OpenWRT is a really terrible candidate for an attacker because when you are fishing you cast your net as wide as you can. Most of these attacks are known to originate from the Chinese military which has a very active cyber warfare unit. They keep a close eye on the market and specifically target the most popular devices. They know for example that it is highly unlikely that some government worker doing a WorkFromHome situation who is working at some sensitive area in the US government dealing with classified data is going to be paid minimum wage - they are going to be paid pretty well, and have a pretty dang fast Internet connection. They likely are going to be using some ISP-supplied router or if they are running their own gear it will be some Netgear device that's within 4 years of age running factory supplied firmware.
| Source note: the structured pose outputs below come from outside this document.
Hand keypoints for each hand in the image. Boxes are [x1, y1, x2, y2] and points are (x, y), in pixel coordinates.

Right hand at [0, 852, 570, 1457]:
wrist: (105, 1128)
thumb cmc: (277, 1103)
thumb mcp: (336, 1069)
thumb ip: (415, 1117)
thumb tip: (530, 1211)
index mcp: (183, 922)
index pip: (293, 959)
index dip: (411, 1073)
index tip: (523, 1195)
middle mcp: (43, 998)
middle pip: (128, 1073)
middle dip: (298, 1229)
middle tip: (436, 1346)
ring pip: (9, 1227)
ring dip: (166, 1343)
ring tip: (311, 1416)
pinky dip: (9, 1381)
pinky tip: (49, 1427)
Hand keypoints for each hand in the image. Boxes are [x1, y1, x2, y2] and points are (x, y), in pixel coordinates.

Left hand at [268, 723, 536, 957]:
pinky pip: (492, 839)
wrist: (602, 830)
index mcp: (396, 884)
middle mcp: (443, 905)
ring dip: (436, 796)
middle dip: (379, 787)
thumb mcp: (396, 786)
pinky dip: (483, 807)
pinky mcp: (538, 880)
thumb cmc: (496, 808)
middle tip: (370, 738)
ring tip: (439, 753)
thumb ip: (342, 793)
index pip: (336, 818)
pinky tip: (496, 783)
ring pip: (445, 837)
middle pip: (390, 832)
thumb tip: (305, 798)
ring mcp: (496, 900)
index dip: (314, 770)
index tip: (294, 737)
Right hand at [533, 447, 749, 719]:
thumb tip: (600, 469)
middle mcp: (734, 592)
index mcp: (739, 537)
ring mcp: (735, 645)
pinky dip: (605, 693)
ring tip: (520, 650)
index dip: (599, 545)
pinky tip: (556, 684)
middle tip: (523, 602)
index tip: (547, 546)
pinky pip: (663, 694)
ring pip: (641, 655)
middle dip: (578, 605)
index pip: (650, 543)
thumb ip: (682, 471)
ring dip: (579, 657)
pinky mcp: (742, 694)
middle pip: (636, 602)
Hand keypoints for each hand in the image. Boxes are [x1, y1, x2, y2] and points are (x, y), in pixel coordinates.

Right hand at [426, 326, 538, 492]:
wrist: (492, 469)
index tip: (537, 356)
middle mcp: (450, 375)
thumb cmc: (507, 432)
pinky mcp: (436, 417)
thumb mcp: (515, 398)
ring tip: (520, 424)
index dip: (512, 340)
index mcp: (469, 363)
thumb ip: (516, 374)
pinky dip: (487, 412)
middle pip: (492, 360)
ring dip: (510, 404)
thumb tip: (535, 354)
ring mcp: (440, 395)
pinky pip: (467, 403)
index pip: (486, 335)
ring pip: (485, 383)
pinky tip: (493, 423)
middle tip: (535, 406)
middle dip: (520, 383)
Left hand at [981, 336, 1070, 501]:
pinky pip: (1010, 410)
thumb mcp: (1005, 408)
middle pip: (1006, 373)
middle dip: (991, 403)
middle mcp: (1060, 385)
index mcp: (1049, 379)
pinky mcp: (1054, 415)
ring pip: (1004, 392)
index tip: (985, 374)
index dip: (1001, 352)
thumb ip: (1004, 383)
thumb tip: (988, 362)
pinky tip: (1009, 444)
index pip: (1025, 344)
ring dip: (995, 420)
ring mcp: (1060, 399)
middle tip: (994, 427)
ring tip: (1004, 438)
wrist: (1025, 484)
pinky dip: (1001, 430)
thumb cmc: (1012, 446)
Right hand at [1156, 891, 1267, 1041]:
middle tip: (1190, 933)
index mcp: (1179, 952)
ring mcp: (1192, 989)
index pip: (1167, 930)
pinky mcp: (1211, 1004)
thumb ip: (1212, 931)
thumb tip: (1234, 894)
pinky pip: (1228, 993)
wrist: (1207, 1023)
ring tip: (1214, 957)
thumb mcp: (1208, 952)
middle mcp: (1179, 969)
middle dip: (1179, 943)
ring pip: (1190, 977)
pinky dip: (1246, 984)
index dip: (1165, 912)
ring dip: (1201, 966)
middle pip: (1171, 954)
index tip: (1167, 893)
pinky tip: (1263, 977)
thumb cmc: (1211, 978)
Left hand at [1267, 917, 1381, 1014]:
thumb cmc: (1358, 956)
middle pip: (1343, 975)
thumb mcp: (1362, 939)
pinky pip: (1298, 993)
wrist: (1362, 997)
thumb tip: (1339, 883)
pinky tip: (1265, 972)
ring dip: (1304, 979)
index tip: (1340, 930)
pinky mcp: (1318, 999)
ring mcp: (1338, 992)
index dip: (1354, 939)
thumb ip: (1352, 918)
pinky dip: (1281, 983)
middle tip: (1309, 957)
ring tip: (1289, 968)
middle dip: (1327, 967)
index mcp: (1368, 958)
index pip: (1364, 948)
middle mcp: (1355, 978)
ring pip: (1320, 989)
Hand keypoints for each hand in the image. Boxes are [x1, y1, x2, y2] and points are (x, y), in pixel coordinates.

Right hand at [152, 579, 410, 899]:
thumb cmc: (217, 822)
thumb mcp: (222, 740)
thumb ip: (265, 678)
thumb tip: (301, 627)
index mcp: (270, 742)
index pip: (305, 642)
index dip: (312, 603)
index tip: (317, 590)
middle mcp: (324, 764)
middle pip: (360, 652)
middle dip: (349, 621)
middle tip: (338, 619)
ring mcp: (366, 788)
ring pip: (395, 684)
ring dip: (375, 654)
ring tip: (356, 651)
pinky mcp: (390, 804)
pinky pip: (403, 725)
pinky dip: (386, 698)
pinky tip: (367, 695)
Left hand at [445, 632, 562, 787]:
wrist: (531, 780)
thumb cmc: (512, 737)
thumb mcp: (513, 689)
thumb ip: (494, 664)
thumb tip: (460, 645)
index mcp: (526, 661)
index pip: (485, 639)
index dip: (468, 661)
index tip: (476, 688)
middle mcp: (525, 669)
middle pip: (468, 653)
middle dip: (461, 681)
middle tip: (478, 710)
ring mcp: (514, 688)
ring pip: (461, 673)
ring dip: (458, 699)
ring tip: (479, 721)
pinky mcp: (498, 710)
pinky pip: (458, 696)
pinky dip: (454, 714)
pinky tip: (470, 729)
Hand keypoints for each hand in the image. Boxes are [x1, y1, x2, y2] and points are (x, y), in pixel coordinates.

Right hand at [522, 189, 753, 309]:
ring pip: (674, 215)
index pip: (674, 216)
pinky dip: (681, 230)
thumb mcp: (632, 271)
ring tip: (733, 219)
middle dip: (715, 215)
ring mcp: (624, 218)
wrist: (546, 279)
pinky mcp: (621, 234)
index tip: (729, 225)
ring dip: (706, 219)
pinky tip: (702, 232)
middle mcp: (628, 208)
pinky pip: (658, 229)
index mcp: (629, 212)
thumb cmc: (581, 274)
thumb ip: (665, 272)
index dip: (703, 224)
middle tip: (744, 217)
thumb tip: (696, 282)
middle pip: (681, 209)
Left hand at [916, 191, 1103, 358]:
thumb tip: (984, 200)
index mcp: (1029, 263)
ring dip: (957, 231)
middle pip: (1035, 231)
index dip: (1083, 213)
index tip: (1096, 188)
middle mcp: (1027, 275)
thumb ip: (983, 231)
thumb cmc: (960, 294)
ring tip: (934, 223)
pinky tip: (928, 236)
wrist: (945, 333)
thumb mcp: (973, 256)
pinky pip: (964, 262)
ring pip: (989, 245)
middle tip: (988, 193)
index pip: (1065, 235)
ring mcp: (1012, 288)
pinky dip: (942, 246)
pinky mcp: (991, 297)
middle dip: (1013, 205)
They also know that Broadcom has closed source it's SDK so they are going to target those devices first because if they find a hole and exploit it, then if Broadcom does not discover it then that hole could exist for many years without it being closed.

And they also know that the entire Open Source Software industry is full of people who have a strong need to prove to the world how they are programmers programmers and take a personal affront to anyone else one-upping them, and so take it as a personal insult if an exploit is discovered. For example, the Big 3 - DD-WRT, FreshTomato, and OpenWRT all rushed KRACK patches into play the moment the vulnerability was discovered yet, today, you can still download vulnerable firmware from manufacturer's websites for their older model routers they are no longer selling.

But ultimately it is a numbers game for every router running OpenWRT there's 10,000 of them running manufacturer's firmware so your best chance of stumbling over anything interesting is to target the manufacturer's firmware. If you find a vulnerability that just so happens to also affect one of the Big 3 - well then that's icing on the cake, but it's hardly likely the target US government worker being paid 6 figures and working from home is going to be running OpenWRT.

This is why I laughed my ass off when Microsoft was trumpeting how secure NT4 was and implying it was better than Unix. That was only true when nobody used it. Once a lot of people did then the security holes poured out of Windows Server like water through a colander and Microsoft looked like the world's biggest fools.

4 Likes

Boy, am I glad I sent back my TP-Link AX73 after finding it sent constant requests to their website. Broadcom, of course. Now happy on Xiaomi AX3200 with OpenWrt.

This topic was automatically closed 10 days after the last reply. New replies are no longer allowed.